Media sports rights is big money and online piracy is a big problem. The EU Commission has now adopted recommendations on how to fight commercial scale piracy of sports and other live events like concerts and theatre performances. Streaming services are expected to spend some USD 8.5 billion on sports rights this year, according to Ampere Analysis.
“Commercial scale piracy is jeopardising the viability of our creative and sports industries. Especially in case of live events which generate most of their value during the real-time transmission”, says Commission VP Margrethe Vestager.
The Commission has adopted a recommendation on how to combat the online piracy. It encourages member states and other parties “to take effective, balanced and appropriate measures to fight unauthorised retransmissions of such streamings, in full compliance with fundamental rights and personal data protection rules.”

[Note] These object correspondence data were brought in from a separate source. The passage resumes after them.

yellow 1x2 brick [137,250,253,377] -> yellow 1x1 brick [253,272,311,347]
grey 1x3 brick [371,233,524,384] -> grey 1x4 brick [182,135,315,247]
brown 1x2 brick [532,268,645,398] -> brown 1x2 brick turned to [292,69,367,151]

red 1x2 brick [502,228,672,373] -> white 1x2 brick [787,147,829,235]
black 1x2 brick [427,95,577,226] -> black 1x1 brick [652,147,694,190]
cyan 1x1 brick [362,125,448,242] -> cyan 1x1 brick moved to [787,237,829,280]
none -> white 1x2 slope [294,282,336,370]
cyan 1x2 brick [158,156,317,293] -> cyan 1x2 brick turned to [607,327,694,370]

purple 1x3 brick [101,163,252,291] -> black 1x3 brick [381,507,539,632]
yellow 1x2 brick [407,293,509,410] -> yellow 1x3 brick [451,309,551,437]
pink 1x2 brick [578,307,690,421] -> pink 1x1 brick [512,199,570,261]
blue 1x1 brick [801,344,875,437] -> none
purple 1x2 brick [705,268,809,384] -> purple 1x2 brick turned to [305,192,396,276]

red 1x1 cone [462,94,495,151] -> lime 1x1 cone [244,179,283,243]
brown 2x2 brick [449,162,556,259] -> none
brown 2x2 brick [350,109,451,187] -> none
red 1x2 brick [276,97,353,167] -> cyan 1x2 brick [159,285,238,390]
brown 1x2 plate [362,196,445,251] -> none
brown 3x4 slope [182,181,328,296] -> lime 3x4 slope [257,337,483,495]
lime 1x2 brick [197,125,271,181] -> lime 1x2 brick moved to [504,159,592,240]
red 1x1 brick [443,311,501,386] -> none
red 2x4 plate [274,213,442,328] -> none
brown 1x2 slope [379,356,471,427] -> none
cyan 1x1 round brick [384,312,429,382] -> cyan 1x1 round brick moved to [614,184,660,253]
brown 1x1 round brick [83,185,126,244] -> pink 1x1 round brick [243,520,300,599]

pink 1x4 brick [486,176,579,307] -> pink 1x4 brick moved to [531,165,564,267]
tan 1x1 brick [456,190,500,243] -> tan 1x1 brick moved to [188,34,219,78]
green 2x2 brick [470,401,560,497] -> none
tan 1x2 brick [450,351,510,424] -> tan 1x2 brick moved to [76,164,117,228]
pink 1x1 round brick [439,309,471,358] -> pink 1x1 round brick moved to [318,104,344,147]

The Commission says this will strengthen the competitiveness of the EU sport and creative industries.
The Recommendation focuses on three main areas:
- Building on the Digital Services Act, it stresses the importance of urgent action from providers of hosting services in order to minimise the harm caused by illegal streaming.
- Encouraging the use of blocking injunctions tailored to live events and, in the case of live sports events, encourages member states to grant legal standing to sports event organisers to seek an injunction where it is currently not possible.
- Recommending organisers and broadcasters to make their offers affordable and attractive.
“Cross-border cooperation between Member States is important in view of the nature of piracy, which takes place across borders”, the Commission says.
The recommendations include a monitoring system together with the European Observatory on Infringements of Intellectual Property Rights (EUIPO Observatory).
“On the basis of this monitoring exercise, the Commission will assess the effects of the Recommendation on unauthorised retransmissions of live sports and other live events by 17 November 2025. This is also the deadline by which the Commission will evaluate the way the Digital Services Act interacts with other legal acts, including copyright legislation.”
“The Commission will then decide whether additional measures are needed at EU level, in view of technological developments, as well as the evolution of distribution channels and consumption patterns.”
The Commission says the recommendation follows up the European Parliament resolution on the challenges of sport event organisers in the digital environment adopted in May 2021.